_Your goal:_ Change "Изоляция" to "Гальваническая развязка" in the entries from the line with "Входная характеристик" to the line with "Механические данные", and write out only those lines with nothing else altered.

_Input records:_

━━━━━━━━━━

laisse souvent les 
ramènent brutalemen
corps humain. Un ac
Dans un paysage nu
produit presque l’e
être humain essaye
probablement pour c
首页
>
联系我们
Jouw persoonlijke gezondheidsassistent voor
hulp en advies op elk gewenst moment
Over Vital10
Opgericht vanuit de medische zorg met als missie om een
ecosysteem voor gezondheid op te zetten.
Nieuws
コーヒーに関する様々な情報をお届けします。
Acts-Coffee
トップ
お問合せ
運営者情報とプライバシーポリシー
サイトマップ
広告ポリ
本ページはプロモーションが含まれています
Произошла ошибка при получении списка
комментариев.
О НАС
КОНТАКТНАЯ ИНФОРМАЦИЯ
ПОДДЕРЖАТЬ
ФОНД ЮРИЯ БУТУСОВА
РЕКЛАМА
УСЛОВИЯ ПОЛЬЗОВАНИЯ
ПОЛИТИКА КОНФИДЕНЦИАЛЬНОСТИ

━━━━━━━━━━

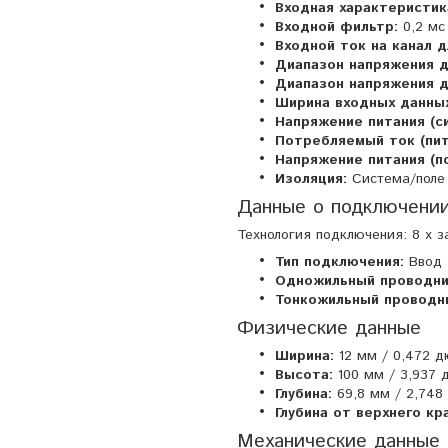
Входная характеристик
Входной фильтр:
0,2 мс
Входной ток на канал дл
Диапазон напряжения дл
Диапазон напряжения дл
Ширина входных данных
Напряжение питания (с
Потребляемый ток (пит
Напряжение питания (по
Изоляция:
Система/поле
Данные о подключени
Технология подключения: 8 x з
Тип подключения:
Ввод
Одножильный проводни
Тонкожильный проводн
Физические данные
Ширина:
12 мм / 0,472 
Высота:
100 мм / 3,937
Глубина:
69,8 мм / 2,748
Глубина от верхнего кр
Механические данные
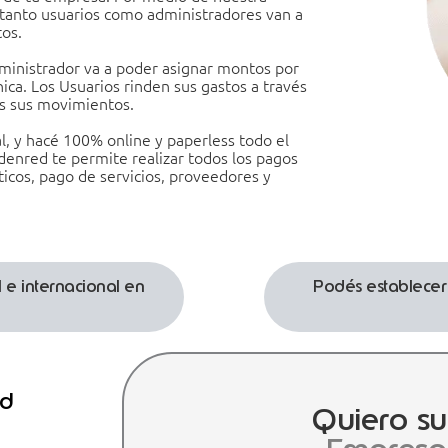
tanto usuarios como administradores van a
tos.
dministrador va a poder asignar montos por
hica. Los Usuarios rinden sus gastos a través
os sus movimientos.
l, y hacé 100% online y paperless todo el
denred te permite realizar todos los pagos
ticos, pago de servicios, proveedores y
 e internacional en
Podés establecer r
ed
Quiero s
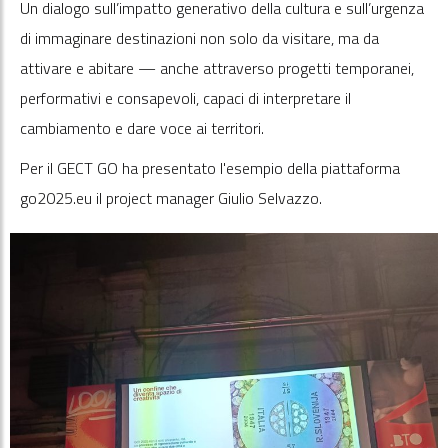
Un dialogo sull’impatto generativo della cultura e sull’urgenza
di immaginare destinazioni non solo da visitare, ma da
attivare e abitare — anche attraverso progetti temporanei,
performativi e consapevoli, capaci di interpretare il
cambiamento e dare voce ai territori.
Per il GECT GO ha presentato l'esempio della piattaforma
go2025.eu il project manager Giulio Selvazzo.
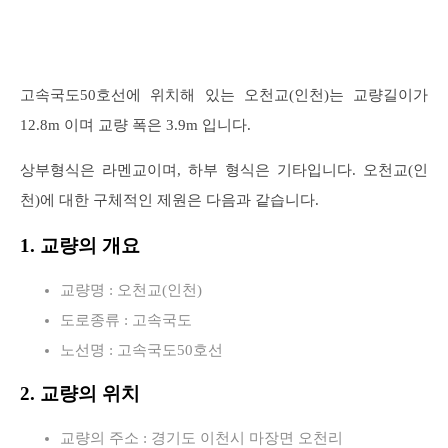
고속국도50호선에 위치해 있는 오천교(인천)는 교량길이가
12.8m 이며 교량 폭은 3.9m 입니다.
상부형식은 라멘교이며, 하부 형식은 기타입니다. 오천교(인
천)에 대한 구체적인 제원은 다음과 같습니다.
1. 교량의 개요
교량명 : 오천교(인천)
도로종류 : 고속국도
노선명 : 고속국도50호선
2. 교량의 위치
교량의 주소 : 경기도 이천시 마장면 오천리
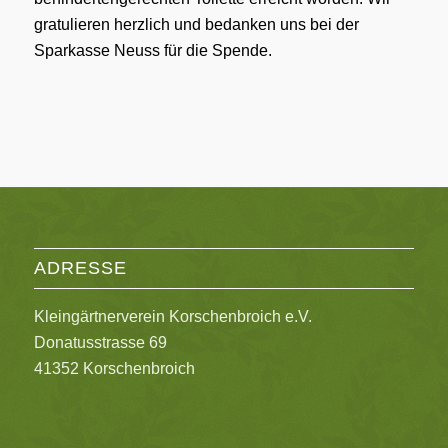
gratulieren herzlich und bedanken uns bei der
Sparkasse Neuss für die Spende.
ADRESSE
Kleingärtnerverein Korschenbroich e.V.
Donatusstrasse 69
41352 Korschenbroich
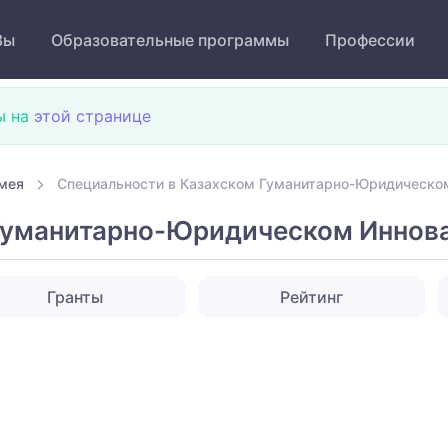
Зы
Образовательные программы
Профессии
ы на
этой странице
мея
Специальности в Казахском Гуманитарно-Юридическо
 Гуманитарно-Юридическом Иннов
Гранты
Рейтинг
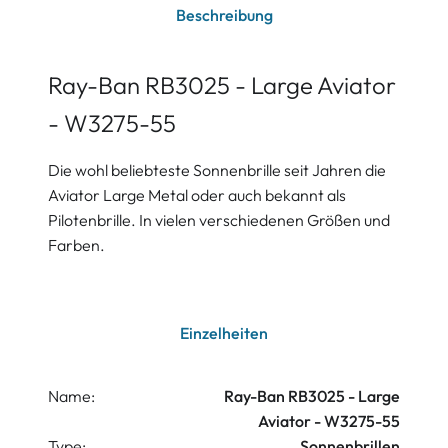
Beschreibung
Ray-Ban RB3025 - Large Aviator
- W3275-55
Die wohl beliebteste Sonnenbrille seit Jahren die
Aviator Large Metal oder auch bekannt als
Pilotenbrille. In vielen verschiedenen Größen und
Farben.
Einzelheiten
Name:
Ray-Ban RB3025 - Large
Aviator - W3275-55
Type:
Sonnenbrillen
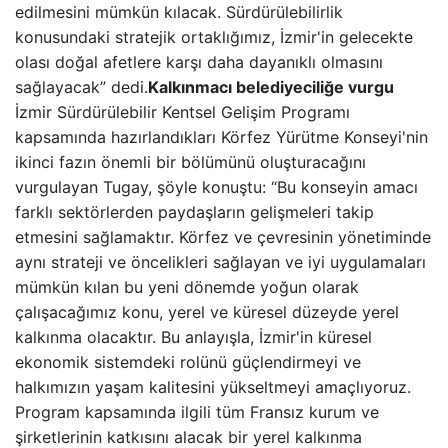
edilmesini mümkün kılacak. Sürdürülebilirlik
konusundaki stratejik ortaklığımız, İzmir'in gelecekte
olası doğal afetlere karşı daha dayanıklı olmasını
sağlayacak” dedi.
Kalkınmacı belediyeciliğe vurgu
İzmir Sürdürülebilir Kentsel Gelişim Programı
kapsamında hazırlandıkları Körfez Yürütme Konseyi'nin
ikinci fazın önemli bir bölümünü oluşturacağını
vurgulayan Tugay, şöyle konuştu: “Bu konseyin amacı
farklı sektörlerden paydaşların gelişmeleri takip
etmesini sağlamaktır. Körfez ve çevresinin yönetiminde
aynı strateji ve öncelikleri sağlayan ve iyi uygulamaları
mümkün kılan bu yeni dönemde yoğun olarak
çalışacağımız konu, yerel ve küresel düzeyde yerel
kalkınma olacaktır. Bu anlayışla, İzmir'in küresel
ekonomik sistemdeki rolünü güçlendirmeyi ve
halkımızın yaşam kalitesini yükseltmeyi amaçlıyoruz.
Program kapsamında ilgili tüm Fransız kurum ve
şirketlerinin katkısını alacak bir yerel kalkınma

━━━━━━━━━━

_Problem solution:_
Входная характеристик
Входной фильтр:
0,2 мс
Входной ток на канал дл
Диапазон напряжения дл
Диапазон напряжения дл
Ширина входных данных
Напряжение питания (с
Потребляемый ток (пит
Напряжение питания (по
Гальваническая развязка:
Система/поле
Данные о подключени
Технология подключения: 8 x з
Тип подключения:
Ввод
Одножильный проводни
Тонкожильный проводн
Физические данные
Ширина:
12 мм / 0,472 
Высота:
100 мм / 3,937
Глубина:
69,8 мм / 2,748
Глубина от верхнего кр
Механические данные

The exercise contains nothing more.